Помогла дочь Ника. Которая в тринадцать лет с золотой медалью окончила среднюю школу. Она поступила в МГУ. Но ведь нельзя было такого маленького ребенка одного отправлять в Москву на целых пять лет! Пока меняли трехкомнатную квартиру на однокомнатную, спала с Никой в общежитии на одной койке. Однако надо было и работать. И вот со всем своим творческим багажом Нина и появилась в московской частной школе “Премьер”, одной из лучших в России. Здесь преподают “драму”. Некогда из агитбригады вытаскивала душу, заставляла дрожать нервы, закипеть совесть – только после этого выпускала на сцену. Ее теория – любое театральное действо должно иметь конфликт. Нельзя выходить на сцену просто со стихами, это не концерт! Полистала книжки: мало пьес детских. “Сомбреро” да “Кошкин дом”. Все школьные театры ставят одно и то же. И тогда она опять стала писать сценарии. Но по-другому. В “Сказке о мертвой царевне” у нее, например, выходят на сцену все девочки класса, с зеркальцами. Зачем? Нина заставляет мальчишек увидеть и поразиться: какие все особенные, красавицы! Значит, работает в сотворчестве с Пушкиным! И потом все дети хотят играть только главные роли! Что ж, говорит им Нина, получайте! Вы имеете право осознать это великое – “Я могу-у!” Теперь уж она иная, раскованная – театр расковал ее, – показывает мне фото детей-актеров: “Посмотри, какие все морды одухотворенные! Я их люблю! А это кто на сцене с ними балдеет? Ба! Да это бабушка Нина, я!” У нее восемь вариантов “Сказки о золотом петушке”. Зачем? Для каждого класса – свой сценарий. Потому что в школьном театре спектакль должен создаваться под конкретных детей и конкретные внутришкольные и внутриклассные события и конфликты. Иногда даже невидимые чужому глазу. Это, как в лучшие времена ее детства, опять праздник для всех, праздник взаимопонимания и сближения.

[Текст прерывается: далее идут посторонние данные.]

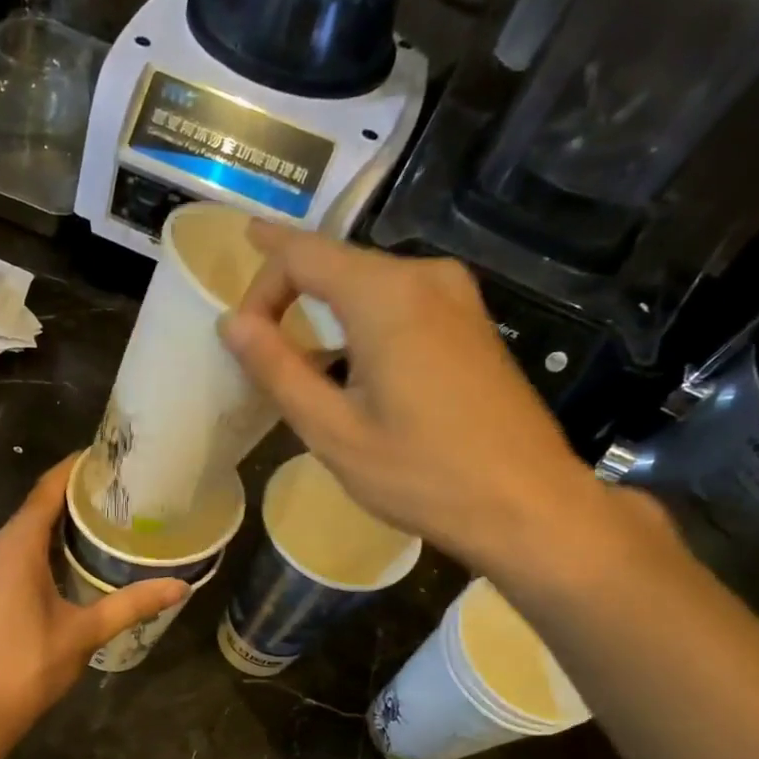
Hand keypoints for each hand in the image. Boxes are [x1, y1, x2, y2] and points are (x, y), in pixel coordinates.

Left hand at [0, 456, 186, 746]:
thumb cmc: (27, 666)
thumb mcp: (85, 632)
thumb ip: (131, 605)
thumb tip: (181, 586)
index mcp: (16, 547)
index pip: (47, 490)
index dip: (75, 468)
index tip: (109, 456)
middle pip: (37, 506)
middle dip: (74, 493)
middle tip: (121, 488)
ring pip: (26, 529)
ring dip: (60, 520)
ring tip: (106, 515)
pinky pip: (18, 549)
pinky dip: (46, 542)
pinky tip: (74, 554)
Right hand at [221, 222, 620, 576]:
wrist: (526, 504)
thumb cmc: (421, 473)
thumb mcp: (332, 430)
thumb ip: (277, 369)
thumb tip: (232, 323)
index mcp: (385, 295)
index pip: (301, 254)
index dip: (257, 279)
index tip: (235, 327)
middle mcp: (424, 277)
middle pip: (335, 264)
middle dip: (287, 296)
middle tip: (256, 348)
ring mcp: (456, 297)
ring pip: (367, 286)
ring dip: (324, 315)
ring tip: (296, 364)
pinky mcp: (471, 323)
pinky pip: (399, 305)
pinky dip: (360, 326)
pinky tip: (350, 372)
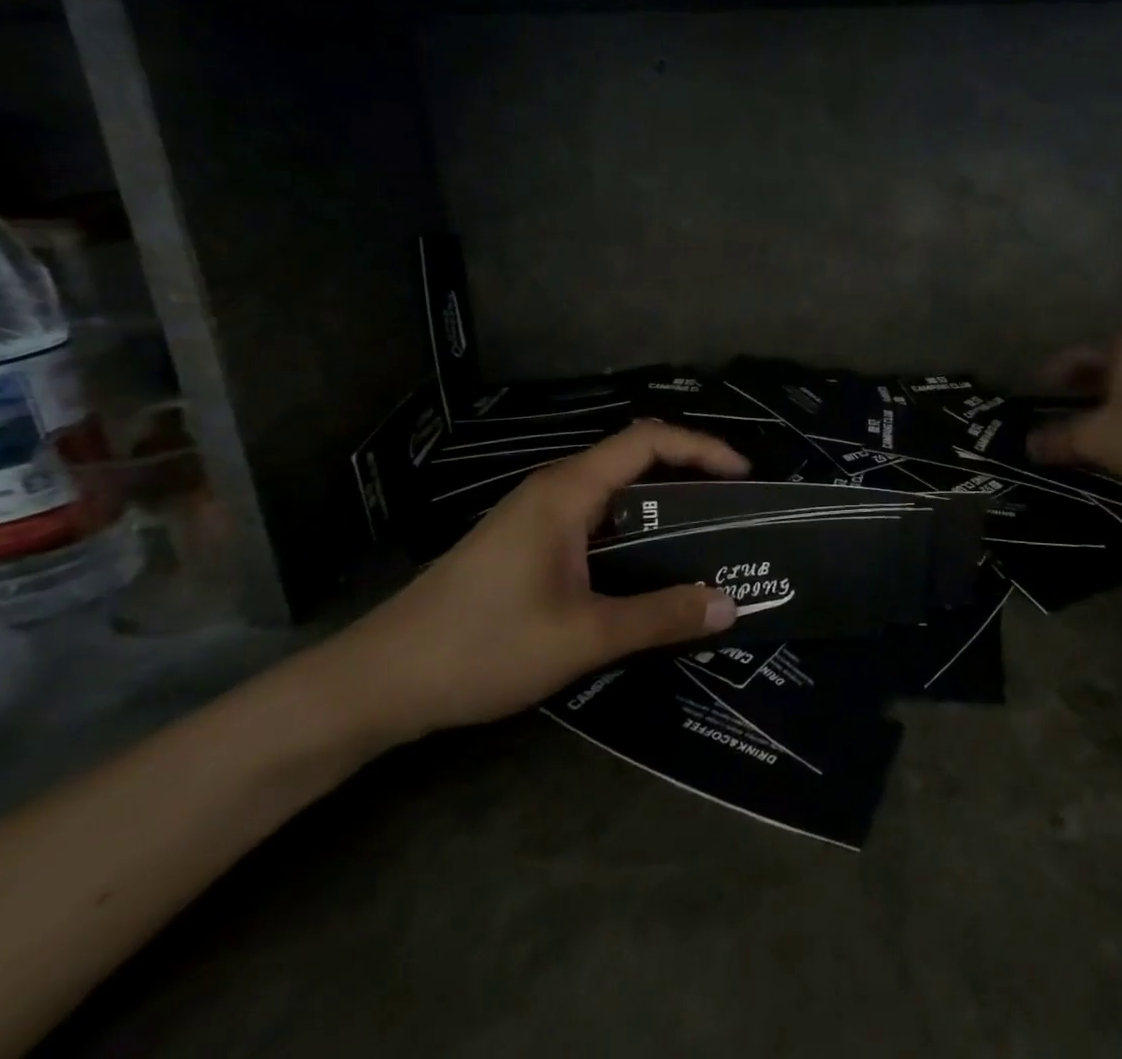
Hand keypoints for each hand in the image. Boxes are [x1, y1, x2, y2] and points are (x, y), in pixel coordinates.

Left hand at [321, 421, 747, 746]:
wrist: (379, 681)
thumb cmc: (482, 646)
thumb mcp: (583, 636)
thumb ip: (661, 617)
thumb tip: (731, 604)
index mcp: (568, 491)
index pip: (647, 440)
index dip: (701, 448)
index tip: (743, 475)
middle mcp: (554, 489)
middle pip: (634, 459)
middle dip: (689, 475)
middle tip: (734, 512)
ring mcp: (536, 515)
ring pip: (614, 493)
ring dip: (661, 507)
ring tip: (705, 540)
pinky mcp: (526, 542)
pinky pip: (594, 519)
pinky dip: (633, 530)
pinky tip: (647, 569)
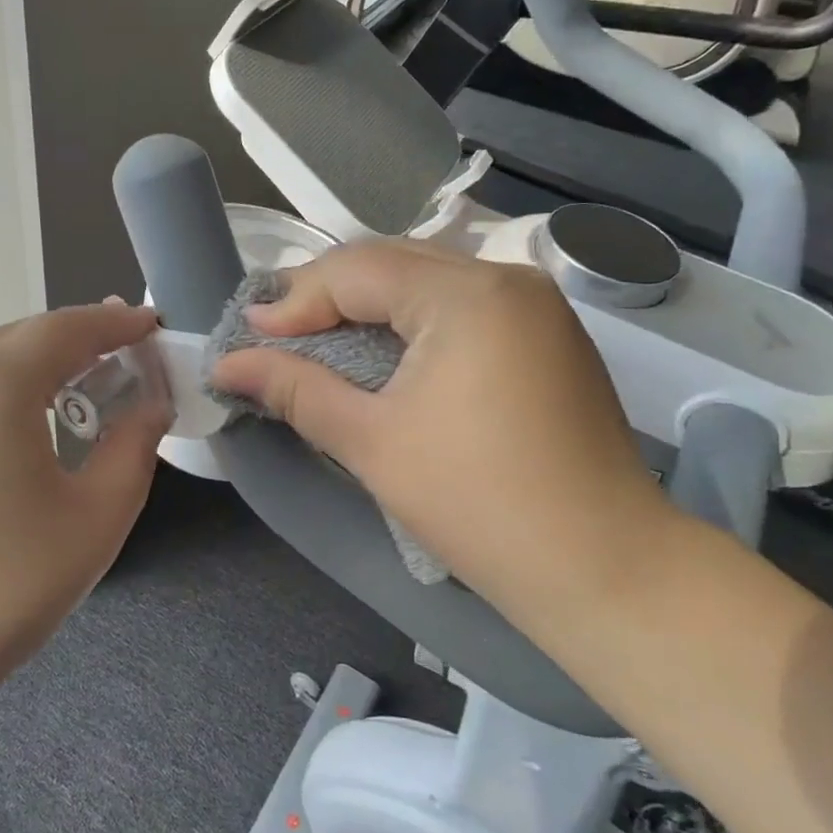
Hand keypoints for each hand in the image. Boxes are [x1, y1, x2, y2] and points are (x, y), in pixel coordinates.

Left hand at [0, 302, 168, 716]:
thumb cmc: (1, 589)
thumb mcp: (96, 518)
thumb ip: (135, 445)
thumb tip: (151, 403)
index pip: (67, 327)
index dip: (115, 323)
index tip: (149, 325)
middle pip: (20, 339)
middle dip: (75, 342)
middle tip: (118, 356)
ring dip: (29, 371)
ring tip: (67, 394)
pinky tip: (0, 437)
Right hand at [209, 240, 673, 607]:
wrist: (605, 569)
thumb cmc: (477, 504)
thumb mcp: (371, 441)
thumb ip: (295, 389)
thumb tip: (228, 363)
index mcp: (468, 294)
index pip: (358, 269)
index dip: (294, 299)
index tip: (247, 338)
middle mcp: (507, 279)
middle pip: (392, 264)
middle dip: (326, 296)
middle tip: (273, 336)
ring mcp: (535, 306)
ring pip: (426, 282)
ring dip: (366, 307)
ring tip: (315, 341)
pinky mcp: (546, 336)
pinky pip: (460, 307)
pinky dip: (409, 322)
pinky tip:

Сотня пьес у нее уже наберется. Уже и книги выходят, стала членом Союза писателей. Защитила на любимую тему “внеклассной работы” кандидатскую. И… преподает в Московском государственном педагогическом университете. Одна в своем роде, востребованная. Читает с кафедры, что учитель, сам не написавший двух строчек стихов, не нарисовавший картины, не сыгравший на сцене, никогда не только не поймет своего талантливого, творческого ученика, но и может стать его гонителем! Его урок засушит, мораль превратится в палку, лекция вызовет уныние. А театр… Это такая роскошь! “Волшебный край!”, – сказал Пушкин. Он учит перевоплощаться. Иначе – входить в образ другого человека и понимать его! Даже в пьесу “Кошкин дом” можно ввести материалы урока химии, физики, математики, если, конечно, подойти творчески… Еще театр Нины Опариной учит педагога всегда идти навстречу неумелому, застенчивому ребенку и утверждать его в успехе! Это театр “щадящего режима”, не факультатива, а живой жизни. Наконец, это театр, который говорит, что, пока дети сами не сыграют гоголевских, пушкинских и лермонтовских героев, они не полюбят и не прочувствуют русскую литературу и русский характер. Жизнь – действо, значит, и постигается через действие!
…Страна, которой больше нет? Деревня не умерла, она трудится в Нине. А в хорошей деревне никому не давали пропасть. Потому что понимали: праздник – для человека!